HA. I knew you’d say that. So I hurried and put them in myself so you’d stay put and rest. And know what happened? Three of the blighters (hope that isn’t a bad word) had gotten into the wrong part of the pasture. Mostly they came in when I went out there yelling. But not Hickory – way back in the back corner-ohh, no. I thought he was being good, he spun around on his back foot and started across the pasture to the gate, but in the first three sides, he’d kicked that broad, gold butt of his up in the air with BOTH HEELS AIMED AT ME. I mean, I was thirty feet away, but it’s the thought that counts. So I yelled at him and lumbered after, swinging the rope. I thought he’d head right out the gate (I had evidently left it open while I was trying to set the benighted sprinkler – thanks to my irrigation snafu), but no – he dashed all over that pasture, back and forth, with me, drooping with whatever this is, chasing him, murder in my heart. Finally, he seemed to finally notice the open gate and crashed out through it. The rub is, he is SO BEAUTIFI: when he’s at full flags aloft like this – bouncing like a horse made of air, head up – gorgeous. And bratty through and through.
So into the arena he went, with his fifth “up yours” kick in my direction. And I had had it. Sun or no sun. Aching back or no aching back, I chased that little sucker around the arena till he tried hiding out in one of the back corners. Picture that big body – head up, LOOKING OUT AT THE MOUNTAINS. Like, if he’s not looking at me, I’m NOT THERE. Or he’s invisible.
So I drove him away again (I guess I shouldn’t say “chase” because that gives a whole different feeling than harrying, which is what I was doing – if I spelled it right. Which I probably didn’t. Because my brain hasn’t worked right since about noon yesterday. In the middle of the workout, I was stopping to talk to Cam on the phone and went downstairs – why? – and went back upstairs to finish the work out – which I never did – and completely turned the wrong way at the top of the steps, going to the OLD exercise room, which I never have done since we changed it. How many characters can you jam between parenthesis?)(I was driving him away again, if you’d lost track.) and it went on a little longer till he ended up in the corner again, this time facing me. Head a little lower. Licking a little bit only.

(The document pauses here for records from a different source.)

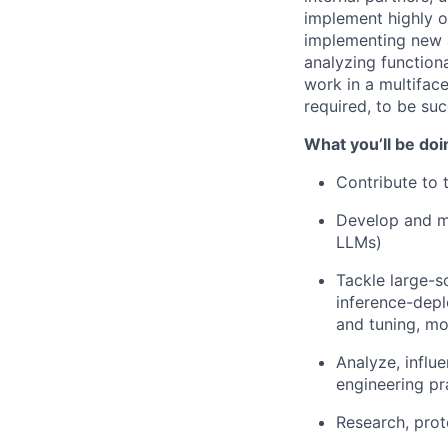
implement highly o
implementing new a
analyzing functiona
work in a multiface
required, to be succ
What you’ll be doi
Contribute to
Develop and m
LLMs)
Tackle large-s
inference-depl
and tuning, mo
Analyze, influ
engineering pr
Research, prot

You know, at that point, Monte Roberts has you turn your back, since that’s what the alpha mares do in the wild. Then the chastened pony is supposed to come walking contritely up behind you and put his nose on your shoulder. Which all of them have done at one time or another – all my horses. But not Hickory. He’s never done it. In the end, I’ve always walked up to him, and his capitulation has been to hold still and let me touch him and boss him. But today, I faced him and held out my hand, looking at him sternly. I thought he wasn’t going to move. But he lowered his head a little and walked v-e-r-y slowly to me. At which point, I stroked him, and he put his head all the way down, the way he does when he wants the halter off. But there weren’t, as they say, no halter. So I put the rope around his neck and backed him and turned him and made him move his back end around, all very peacefully. I finally took the rope of and grabbed his forelock and pulled him along till he followed me to the barn, where I fed them all.
So that’s why I missed book club. And now I’m lying here (after a cat-nap I wish had lasted all night), waiting for a thunderstorm to break – even though I know it won’t. They never do when you want them. And if you aren’t resting, I’m going to drag myself over there and breathe on you, and THEN won’t you be sorry.
love, love, love
PS. I AM stealing this letter for my blog.